> **EXERCISE AIM**
Give the count of lines in the entries that include "Element", and write nothing besides it.

> **GIVEN RECORDS**
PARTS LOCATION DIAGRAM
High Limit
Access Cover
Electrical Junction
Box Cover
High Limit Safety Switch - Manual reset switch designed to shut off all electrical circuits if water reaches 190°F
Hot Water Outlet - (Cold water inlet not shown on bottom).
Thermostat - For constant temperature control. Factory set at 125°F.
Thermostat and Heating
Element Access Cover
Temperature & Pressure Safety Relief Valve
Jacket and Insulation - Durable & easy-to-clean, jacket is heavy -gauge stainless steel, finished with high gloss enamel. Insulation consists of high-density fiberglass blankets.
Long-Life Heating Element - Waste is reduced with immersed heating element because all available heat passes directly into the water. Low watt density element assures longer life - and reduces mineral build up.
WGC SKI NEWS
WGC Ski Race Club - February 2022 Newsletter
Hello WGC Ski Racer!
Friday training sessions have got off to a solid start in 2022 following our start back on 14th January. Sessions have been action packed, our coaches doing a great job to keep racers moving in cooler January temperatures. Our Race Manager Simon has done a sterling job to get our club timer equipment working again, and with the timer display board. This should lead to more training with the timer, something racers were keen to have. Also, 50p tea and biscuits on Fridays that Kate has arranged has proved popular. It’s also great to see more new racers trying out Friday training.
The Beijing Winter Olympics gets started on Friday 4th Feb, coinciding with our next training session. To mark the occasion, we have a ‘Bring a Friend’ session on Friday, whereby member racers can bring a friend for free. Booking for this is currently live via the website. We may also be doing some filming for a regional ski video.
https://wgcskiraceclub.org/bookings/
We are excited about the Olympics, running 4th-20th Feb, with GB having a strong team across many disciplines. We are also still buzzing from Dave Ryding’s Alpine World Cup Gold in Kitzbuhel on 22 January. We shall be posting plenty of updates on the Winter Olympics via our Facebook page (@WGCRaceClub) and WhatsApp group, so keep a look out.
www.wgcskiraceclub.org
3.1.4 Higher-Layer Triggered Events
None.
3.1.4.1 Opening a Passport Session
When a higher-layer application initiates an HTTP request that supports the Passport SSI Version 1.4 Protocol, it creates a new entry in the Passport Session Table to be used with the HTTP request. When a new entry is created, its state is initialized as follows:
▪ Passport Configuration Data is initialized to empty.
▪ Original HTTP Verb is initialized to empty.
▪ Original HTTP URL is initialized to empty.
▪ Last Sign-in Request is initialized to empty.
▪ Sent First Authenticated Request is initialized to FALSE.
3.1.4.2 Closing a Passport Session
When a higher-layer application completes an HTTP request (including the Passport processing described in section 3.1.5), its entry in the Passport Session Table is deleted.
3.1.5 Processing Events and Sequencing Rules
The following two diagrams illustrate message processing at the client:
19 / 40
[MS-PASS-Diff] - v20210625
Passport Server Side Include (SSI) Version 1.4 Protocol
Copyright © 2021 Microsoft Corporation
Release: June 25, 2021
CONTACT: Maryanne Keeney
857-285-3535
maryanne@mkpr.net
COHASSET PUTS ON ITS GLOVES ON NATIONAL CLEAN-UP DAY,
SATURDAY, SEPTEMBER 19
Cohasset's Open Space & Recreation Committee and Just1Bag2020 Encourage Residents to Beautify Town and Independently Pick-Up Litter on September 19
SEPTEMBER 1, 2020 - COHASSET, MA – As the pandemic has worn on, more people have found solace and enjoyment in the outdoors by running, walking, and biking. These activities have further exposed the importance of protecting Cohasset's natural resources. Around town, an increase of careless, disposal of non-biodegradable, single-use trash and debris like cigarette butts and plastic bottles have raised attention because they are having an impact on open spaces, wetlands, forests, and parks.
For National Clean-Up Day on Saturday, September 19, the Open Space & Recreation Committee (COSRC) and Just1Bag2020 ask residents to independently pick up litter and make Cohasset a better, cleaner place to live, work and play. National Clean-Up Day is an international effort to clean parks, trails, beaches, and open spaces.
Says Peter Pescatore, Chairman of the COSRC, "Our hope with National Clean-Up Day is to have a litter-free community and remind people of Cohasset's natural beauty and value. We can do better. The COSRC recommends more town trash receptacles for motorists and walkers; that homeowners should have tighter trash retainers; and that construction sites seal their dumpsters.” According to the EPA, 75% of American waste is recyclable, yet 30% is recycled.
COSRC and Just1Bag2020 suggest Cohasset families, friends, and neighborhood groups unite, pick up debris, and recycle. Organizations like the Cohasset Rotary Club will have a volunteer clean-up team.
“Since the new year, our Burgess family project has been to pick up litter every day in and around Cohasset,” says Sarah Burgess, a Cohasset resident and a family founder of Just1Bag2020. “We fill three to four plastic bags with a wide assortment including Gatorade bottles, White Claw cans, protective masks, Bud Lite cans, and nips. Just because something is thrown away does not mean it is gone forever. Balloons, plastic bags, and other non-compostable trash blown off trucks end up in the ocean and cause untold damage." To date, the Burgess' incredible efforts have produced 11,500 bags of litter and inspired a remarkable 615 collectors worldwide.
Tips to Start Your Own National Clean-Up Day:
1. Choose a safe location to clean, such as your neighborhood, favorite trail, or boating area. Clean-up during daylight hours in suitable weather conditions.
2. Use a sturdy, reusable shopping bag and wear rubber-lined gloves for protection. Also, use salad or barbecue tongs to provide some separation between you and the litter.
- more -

> **ANSWER SECTION**
2